Siboglinid tubeworms do not have a mouth or gut and live in obligate associations with bacterial endosymbionts. Little is currently known about the phylogeny of frenulate and moniliferan siboglinids and their symbionts. In this study, we investigated the symbioses of two co-occurring siboglinid species from a methane emitting mud volcano in the Arctic Ocean (Haakon Mosby Mud Volcano, HMMV): Oligobrachia haakonmosbiensis (Frenulata) and Sclerolinum contortum (Monilifera). Comparative sequence analysis of the host-specific 18S and the symbiont-specific 16S rRNA genes of S. contortum showed that the close phylogenetic relationship of this host to vestimentiferan siboglinids was mirrored in the close relationship of its symbionts to the sulfur-oxidizing gammaproteobacterial symbionts of vestimentiferans. A similar congruence between host and symbiont phylogeny was observed in O. haakonmosbiensis: both this host and its symbionts were most closely related to the frenulate siboglinid O. mashikoi and its gammaproteobacterial symbiont. The symbiont sequences from O. haakonmosbiensis and O. mashikoi formed a clade unaffiliated with known methane- or sulfur-oxidizing bacteria. Fluorescence in situ hybridization indicated that the dominant bacterial phylotypes originated from endosymbionts residing inside the host trophosome. In both S. contortum and O. haakonmosbiensis, characteristic genes for autotrophy (cbbLM) and sulfur oxidation (aprA) were present, while genes diagnostic for methanotrophy were not detected. The molecular data suggest that both HMMV tubeworm species harbour chemoautotrophic sulfur-oxidizing symbionts. In S. contortum, average stable carbon isotope values of fatty acids and cholesterol of -43 per thousand were highly negative for a sulfur oxidizing symbiosis, but can be explained by a (13)C-depleted CO(2) source at HMMV. In O. haakonmosbiensis, stable carbon isotope values of fatty acids and cholesterol of -70 per thousand are difficult to reconcile with our current knowledge of isotope signatures for chemoautotrophic processes"

But it is not just cold seeps but also hot seeps and sometimes sulphur, sometimes methane.  Both ecosystems exist without the power of the Sun and there is no explanation for how they might have evolved.  Most life on Earth depends upon the ability of plants to photosynthesize and yet photosynthesis is so involved it is preposterous to think that it simply *poofed* into existence and yet plant life is necessary for virtually every other life form on the planet with the exception of the entirely unrelated seep ecosystems found under the sea. 
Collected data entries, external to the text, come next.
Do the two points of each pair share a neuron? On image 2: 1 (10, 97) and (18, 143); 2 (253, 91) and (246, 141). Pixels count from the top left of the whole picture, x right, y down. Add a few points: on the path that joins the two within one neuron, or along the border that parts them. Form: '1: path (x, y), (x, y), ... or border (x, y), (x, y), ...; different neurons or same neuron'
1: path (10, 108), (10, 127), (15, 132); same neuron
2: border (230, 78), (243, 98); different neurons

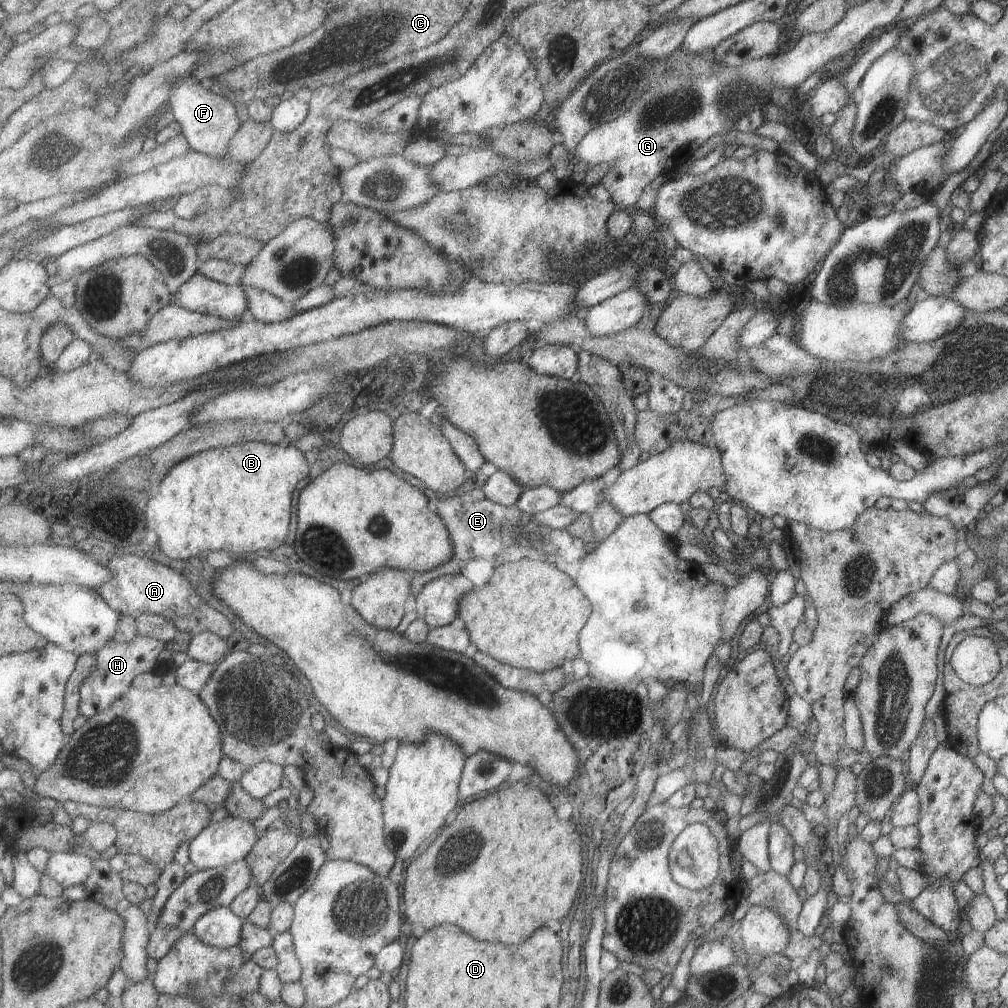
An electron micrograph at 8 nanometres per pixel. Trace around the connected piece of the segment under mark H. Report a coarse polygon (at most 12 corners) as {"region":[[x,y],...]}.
{"region":[[163,641],[107,642],[81,688],[81,715],[111,708],[151,673]]}

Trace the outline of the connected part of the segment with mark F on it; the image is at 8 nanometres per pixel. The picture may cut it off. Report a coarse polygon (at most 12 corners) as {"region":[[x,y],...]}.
{"region":[[193,76],[168,105],[192,149],[229,152],[242,126],[237,106]]}

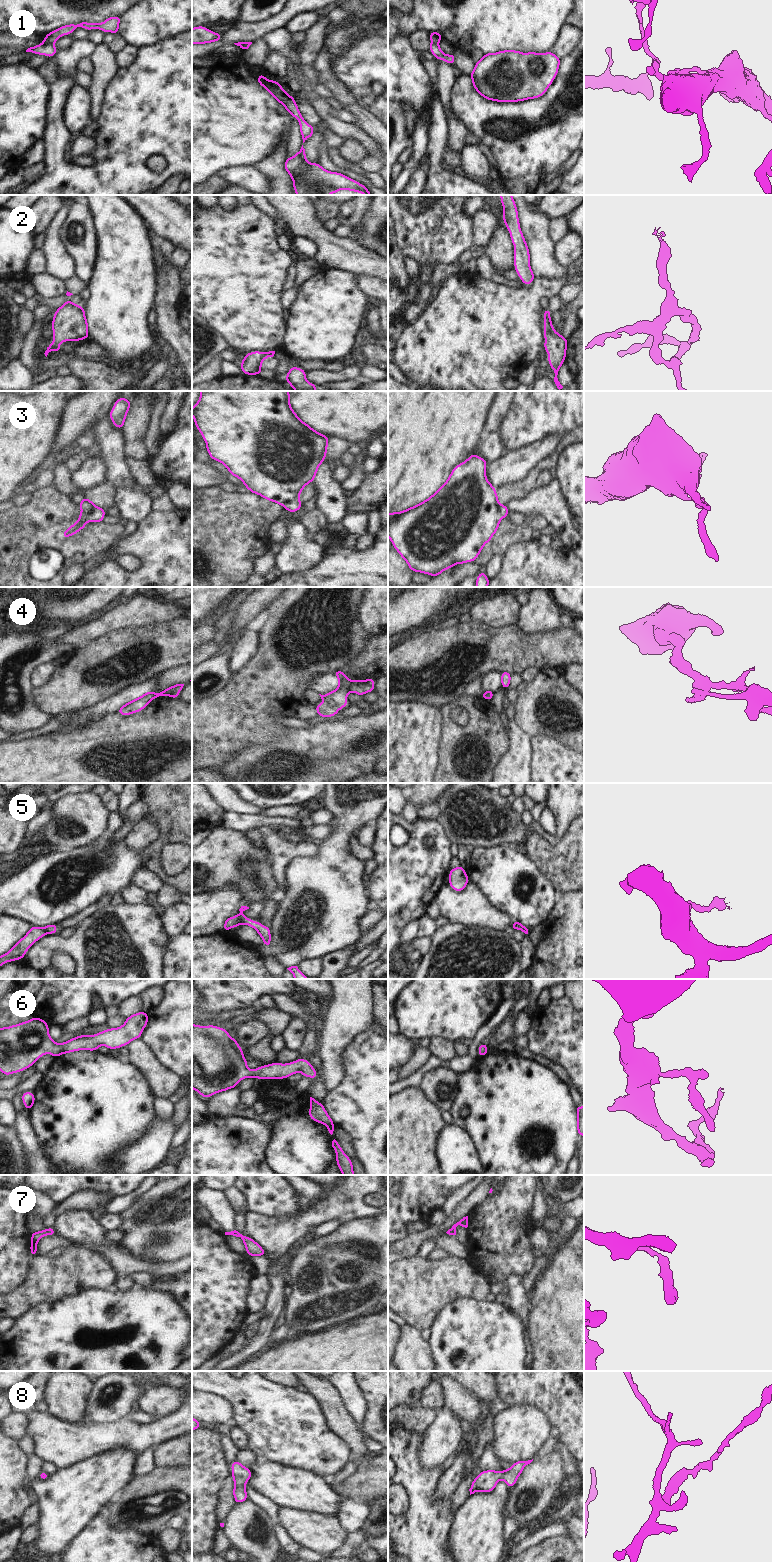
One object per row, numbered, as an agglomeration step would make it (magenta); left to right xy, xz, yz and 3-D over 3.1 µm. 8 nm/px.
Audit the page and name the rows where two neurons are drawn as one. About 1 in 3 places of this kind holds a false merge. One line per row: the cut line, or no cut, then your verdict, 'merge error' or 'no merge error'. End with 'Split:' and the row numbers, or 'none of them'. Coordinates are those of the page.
1: cut xy (43, 41), (53, 43); merge error
2: cut none; no merge error
3: cut none; no merge error
4: cut xz (351, 681), (348, 691); merge error
5: cut xz (237, 915), (241, 923); merge error
6: cut none; no merge error
7: cut none; no merge error
8: cut none; no merge error
Split: 1, 4, 5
Again, no Darwinists can answer the first, hard questions but so far have shown nothing but an inclination to regurgitate the same old cladograms and phylogenic junk that is all suppositional, based on circular reasoning and cannot be presented as objective, testable, repeatable evidence.

Creationists say that kinds reproduce according to kind, that speciation is an expected result of pre-existing information within the genome and redundancies that are built in to the cell and DNA.  And as it happens that is testable AND repeatable.  
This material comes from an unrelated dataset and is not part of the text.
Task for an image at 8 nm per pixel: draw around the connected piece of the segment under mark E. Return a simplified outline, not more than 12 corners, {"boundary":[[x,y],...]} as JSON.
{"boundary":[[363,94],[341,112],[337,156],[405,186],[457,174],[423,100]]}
Darwinism began when we knew almost nothing about the makeup of the cell and the process of reproduction.  Now that we can analyze the DNA string and observe the cell at the molecular level the design and complexity are quite obvious.   Thus, the complete lack of observable evidence presented within the comments threads by Darwinist commenters.  They have nothing to present!